[Python-ideas] values in vs. values out

Ron Adam rrr at ronadam.com
Fri Jan 21 04:47:15 CET 2011



On 01/17/2011 09:04 AM, Luc Goossens wrote:
> Hi all,
>
> Thanks to everybody for your feedback!
> So I guess the answer to my question (which - I noticed just now - did not
> end with a question mark), is ... no.
>
>> If your function is returning a bunch of related values in a tuple, and
>> that tuple keeps changing as you re-design the code, that's a code smell.
>
> the use cases I have in mind are the functions that return a set of weakly
> related values, or more importantly report on different aspects
> of the calculation;
> an example of the first is a divmod function that returns the div and the
> mod while callers might only be interested in the div;
> examples of the latter are the time it took to calculate the value,
> possible warnings that were encountered, ...

[INFORMATION PROVIDED]:
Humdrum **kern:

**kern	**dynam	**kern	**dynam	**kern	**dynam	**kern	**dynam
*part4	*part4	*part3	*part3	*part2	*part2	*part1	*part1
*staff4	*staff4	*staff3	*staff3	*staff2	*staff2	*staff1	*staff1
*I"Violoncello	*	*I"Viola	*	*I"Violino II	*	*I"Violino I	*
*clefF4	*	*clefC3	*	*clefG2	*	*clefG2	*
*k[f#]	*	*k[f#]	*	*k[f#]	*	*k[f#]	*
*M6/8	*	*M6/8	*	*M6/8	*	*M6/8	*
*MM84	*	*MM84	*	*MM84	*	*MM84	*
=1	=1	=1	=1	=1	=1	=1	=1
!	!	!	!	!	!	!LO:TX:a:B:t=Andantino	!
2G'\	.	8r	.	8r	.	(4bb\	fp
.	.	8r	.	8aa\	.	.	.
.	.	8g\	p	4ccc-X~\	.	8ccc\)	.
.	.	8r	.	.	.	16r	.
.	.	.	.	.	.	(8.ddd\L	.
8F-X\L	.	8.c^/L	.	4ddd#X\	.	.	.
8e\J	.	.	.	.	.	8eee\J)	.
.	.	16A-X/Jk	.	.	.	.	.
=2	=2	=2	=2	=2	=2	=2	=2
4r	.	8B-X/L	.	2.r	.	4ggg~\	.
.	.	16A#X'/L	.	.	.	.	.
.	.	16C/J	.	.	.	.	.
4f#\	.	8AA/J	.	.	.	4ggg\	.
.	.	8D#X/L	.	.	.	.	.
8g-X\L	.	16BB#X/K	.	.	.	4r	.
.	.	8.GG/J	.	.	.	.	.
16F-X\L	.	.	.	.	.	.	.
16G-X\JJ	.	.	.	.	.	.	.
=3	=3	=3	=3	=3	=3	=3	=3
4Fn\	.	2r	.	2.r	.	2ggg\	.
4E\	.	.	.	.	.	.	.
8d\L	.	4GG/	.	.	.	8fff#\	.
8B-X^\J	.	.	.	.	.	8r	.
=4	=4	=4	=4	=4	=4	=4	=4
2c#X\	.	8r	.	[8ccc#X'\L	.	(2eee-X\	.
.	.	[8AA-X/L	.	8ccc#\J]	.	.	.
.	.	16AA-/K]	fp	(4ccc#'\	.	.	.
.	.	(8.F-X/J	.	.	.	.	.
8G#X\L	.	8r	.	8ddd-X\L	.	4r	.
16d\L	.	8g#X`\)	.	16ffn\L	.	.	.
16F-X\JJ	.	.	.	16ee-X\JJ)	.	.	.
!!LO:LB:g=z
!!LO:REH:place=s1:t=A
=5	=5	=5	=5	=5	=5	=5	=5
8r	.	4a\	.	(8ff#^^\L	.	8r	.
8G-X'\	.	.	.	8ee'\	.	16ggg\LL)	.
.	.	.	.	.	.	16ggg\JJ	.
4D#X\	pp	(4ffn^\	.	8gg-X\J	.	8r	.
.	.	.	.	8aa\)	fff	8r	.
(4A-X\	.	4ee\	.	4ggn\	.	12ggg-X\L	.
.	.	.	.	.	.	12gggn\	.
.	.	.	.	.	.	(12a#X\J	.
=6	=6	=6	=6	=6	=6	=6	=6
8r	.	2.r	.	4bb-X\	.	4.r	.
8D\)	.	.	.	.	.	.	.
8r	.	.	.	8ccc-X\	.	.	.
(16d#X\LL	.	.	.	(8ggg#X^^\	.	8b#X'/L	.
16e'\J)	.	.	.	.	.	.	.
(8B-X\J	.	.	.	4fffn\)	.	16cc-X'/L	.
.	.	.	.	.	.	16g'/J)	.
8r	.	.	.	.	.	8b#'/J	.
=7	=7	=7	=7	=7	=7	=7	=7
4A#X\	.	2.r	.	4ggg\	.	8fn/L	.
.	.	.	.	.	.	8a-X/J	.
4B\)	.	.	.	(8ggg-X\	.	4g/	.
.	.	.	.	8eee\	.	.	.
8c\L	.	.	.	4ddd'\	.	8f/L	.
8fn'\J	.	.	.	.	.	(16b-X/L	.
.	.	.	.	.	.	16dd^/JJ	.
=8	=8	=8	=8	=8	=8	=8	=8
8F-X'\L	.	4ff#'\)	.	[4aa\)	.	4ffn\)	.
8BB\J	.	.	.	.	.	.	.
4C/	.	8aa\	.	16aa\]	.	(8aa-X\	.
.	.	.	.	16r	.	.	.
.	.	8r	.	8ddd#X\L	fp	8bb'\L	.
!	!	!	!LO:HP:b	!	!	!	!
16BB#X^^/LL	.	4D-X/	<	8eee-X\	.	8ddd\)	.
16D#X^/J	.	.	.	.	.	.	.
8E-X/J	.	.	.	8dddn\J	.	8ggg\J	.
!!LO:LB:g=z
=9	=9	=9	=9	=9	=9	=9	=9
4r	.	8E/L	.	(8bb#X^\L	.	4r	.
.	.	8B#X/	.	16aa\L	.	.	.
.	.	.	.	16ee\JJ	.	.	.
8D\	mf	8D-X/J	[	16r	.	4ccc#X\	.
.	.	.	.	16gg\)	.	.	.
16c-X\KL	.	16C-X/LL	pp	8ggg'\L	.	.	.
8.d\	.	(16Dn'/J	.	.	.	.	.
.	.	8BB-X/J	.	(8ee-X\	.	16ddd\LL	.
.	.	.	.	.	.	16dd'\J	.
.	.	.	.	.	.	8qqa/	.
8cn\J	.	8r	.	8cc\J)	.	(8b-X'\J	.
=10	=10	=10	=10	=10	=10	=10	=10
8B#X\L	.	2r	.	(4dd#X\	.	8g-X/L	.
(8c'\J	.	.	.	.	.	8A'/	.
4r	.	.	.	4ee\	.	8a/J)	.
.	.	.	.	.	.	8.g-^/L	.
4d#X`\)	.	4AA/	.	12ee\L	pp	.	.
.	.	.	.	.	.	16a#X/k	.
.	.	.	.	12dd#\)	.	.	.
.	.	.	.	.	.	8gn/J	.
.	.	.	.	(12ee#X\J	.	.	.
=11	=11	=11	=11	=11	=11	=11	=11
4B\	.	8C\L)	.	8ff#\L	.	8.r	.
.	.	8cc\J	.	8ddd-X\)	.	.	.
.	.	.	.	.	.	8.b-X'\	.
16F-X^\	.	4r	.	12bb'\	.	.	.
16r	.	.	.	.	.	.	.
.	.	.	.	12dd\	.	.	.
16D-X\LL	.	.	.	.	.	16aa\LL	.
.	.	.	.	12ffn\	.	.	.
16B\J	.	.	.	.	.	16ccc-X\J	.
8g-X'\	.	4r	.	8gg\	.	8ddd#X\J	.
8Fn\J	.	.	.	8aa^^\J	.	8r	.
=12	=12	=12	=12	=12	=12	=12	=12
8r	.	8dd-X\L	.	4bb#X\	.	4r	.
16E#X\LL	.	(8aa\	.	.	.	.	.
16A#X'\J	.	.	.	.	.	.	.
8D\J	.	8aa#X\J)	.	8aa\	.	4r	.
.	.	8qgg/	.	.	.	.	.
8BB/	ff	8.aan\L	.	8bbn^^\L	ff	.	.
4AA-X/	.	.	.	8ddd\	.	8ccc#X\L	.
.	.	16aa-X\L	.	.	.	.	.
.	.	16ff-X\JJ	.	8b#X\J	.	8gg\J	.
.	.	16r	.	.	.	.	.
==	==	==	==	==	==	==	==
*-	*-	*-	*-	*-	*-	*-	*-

[REQUIREMENTS]:
1 - Rewrite the stretch of the mailing-list post from "On 01/17/2011 09:04" through "a code smell.", replacing "tuple" with "list".
2 - Which lines of the records contain the string "kern"? Return each of them.

[EXERCISE ANSWERS]:
1 -
On 01/17/2011 09:04 AM, Luc Goossens wrote:
> Hi all,
>
> Thanks to everybody for your feedback!
> So I guess the answer to my question (which - I noticed just now - did not
> end with a question mark), is ... no.
>
>> If your function is returning a bunch of related values in a list, and
>> that list keeps changing as you re-design the code, that's a code smell.

2 -
Humdrum **kern:
**kern	**dynam	**kern	**dynam	**kern	**dynam	**kern	**dynam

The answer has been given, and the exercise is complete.